Volunteer blood drive organizer Renee Wilder understood the need to maintain the blood supply well before the pandemic began because of her own experience with a short supply when her own daughter was in need after a round of chemo.
Wilder began the drive in 2013 as a way not only to meet the demand for blood, but also as an opportunity for Shelby County High School students to possibly earn a scholarship for college.
The number of units donated at each blood drive made scholarships possible through the Red Cross organization.
Unsure of how the turnout would be for this most recent drive due to the widespread fear of catching the coronavirus, Wilder and the students did their best to get the word out far and wide about the importance of this particular event to the Red Cross, and the safety measures that would be in place to protect donors.
They were overwhelmed at the record-breaking turnout of donors at the event.

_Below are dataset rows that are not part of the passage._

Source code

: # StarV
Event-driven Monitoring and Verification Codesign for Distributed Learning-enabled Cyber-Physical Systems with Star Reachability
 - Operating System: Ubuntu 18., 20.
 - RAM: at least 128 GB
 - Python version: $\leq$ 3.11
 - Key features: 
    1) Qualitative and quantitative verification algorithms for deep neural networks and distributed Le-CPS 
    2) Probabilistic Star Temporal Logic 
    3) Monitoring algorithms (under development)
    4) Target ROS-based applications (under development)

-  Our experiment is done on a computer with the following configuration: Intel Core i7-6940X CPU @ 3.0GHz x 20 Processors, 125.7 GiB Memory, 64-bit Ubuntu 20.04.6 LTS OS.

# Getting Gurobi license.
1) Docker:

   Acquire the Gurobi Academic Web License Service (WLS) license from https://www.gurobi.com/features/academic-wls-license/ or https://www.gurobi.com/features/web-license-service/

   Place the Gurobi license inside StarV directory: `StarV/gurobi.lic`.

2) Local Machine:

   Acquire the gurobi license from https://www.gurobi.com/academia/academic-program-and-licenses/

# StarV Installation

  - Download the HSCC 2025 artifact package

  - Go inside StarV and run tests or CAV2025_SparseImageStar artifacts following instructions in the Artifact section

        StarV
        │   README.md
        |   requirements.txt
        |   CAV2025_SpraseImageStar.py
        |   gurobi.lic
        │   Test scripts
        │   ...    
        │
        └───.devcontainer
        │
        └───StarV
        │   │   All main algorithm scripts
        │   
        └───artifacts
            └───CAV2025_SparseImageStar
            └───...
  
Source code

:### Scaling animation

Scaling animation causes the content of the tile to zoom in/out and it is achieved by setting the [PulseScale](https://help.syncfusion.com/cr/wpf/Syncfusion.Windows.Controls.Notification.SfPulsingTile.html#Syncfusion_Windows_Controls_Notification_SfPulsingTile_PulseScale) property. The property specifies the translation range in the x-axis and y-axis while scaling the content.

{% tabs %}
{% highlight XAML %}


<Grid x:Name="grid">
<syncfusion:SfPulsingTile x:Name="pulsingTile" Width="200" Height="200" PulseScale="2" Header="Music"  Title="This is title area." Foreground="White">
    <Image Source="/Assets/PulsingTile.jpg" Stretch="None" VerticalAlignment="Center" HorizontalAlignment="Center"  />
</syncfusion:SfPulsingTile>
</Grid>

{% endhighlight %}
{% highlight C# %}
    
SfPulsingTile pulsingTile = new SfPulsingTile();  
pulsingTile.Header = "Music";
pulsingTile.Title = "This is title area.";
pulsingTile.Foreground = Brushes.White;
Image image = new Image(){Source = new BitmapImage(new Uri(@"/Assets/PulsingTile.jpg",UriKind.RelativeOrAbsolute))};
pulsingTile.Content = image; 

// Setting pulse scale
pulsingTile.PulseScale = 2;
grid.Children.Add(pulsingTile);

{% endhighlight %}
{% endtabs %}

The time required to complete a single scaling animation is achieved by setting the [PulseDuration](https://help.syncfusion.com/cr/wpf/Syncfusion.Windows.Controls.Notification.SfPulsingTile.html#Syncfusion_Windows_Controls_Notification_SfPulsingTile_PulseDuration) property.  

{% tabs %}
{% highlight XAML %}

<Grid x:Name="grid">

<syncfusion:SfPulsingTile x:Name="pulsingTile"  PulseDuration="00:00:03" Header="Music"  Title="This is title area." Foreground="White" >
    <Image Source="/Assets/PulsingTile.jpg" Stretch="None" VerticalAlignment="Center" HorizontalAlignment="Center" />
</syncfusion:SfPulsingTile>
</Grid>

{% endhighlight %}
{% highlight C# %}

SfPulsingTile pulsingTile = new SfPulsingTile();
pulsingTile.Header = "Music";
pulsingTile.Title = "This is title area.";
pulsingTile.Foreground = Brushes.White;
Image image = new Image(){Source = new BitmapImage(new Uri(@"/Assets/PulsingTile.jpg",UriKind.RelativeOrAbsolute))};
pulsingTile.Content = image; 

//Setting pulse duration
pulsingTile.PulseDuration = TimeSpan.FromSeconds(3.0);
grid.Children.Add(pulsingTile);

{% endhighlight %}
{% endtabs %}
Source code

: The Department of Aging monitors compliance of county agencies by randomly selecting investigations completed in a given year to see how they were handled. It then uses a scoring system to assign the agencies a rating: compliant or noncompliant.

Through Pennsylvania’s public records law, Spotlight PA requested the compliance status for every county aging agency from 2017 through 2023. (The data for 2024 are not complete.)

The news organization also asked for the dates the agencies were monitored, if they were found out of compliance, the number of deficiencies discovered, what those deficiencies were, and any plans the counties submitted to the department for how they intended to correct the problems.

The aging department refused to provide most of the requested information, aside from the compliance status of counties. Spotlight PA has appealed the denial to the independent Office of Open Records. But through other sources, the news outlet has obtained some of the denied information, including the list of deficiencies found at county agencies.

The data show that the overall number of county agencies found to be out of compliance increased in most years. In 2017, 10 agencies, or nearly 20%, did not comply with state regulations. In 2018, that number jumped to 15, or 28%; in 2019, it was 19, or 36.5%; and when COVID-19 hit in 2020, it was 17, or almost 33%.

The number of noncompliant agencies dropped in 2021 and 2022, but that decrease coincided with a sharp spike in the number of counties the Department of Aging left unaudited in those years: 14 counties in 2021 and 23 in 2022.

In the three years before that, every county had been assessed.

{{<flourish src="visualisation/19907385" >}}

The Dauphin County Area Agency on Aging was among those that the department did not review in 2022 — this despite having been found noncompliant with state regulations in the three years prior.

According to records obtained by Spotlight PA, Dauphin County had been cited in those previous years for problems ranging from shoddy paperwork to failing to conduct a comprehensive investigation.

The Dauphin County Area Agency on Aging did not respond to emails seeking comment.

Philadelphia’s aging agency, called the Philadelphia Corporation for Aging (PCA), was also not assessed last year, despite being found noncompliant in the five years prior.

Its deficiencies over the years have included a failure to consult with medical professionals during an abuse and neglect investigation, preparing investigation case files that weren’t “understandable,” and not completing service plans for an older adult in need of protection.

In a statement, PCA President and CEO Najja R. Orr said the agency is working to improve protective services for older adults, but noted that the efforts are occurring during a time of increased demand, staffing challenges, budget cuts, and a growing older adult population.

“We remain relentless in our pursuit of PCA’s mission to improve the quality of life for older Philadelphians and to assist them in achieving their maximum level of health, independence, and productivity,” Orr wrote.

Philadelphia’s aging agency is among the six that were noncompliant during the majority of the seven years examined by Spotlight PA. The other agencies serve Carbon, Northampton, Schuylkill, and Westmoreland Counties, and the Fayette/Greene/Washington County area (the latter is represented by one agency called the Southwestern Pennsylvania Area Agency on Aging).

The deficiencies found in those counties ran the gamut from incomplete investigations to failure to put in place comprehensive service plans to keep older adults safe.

When asked why she came out, Madelyn Carden of Columbiana, also a past scholarship intern, said, “I personally understand how much hard work goes into these drives, so I wanted to be there for this year’s interns since things were potentially so hard.”
There were three scholarship candidates this year: Anna Martin, Rachel Whitner and Wyatt Miskelly.
We caught up with Miskelly, who along with his mom worked the door to the blood drive, screening potential donors about foreign travel and safely checking temperatures before they could be processed for donation.
“I am really thankful for the scholarship, and the people that have shown up,” Miskelly said. “It’s really going to help me go where I want to go now. A lot were family, but so many others were just really good friends. It feels good.”
Account Manager Angela Jackson of the Red Cross also expressed gratitude for those who attended.
“We are so thankful for the support of the community in helping us maintain our blood supply,” she said. “The turnout has been great despite the pandemic, and we hope to do this again and again.”
Seventy-five units of blood were collected at the drive. That is thirty-three units over the conservative goal they’d set of 42.
Seventy-five units will potentially help 220 individuals as each unit can serve up to three individuals.
“I cannot say a big enough thank you,” Wilder said, “To everyone who endured the wait, and just hung in there to make this blood drive amazing.”